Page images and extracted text
---*---
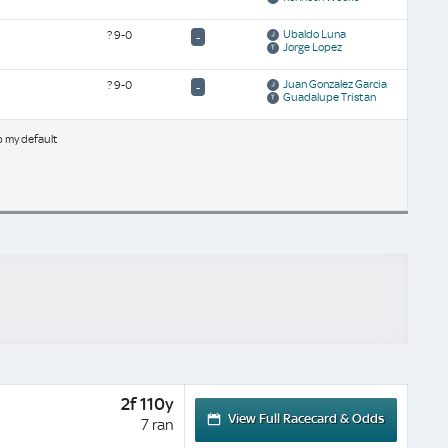
Ubaldo Luna
?
9-0
-
Jorge Lopez
Juan Gonzalez Garcia
?
9-0
-
Guadalupe Tristan
b my default
2f 110y
View Full Racecard & Odds
7 ran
---*---
_AIM OF THE EXERCISE:_
Repeat all entries exactly, pictures excluded.

_WRITTEN SOLUTION:_
Ubaldo Luna
?
9-0
-
Jorge Lopez
Juan Gonzalez Garcia
?
9-0
-
Guadalupe Tristan
b my default
2f 110y
View Full Racecard & Odds
7 ran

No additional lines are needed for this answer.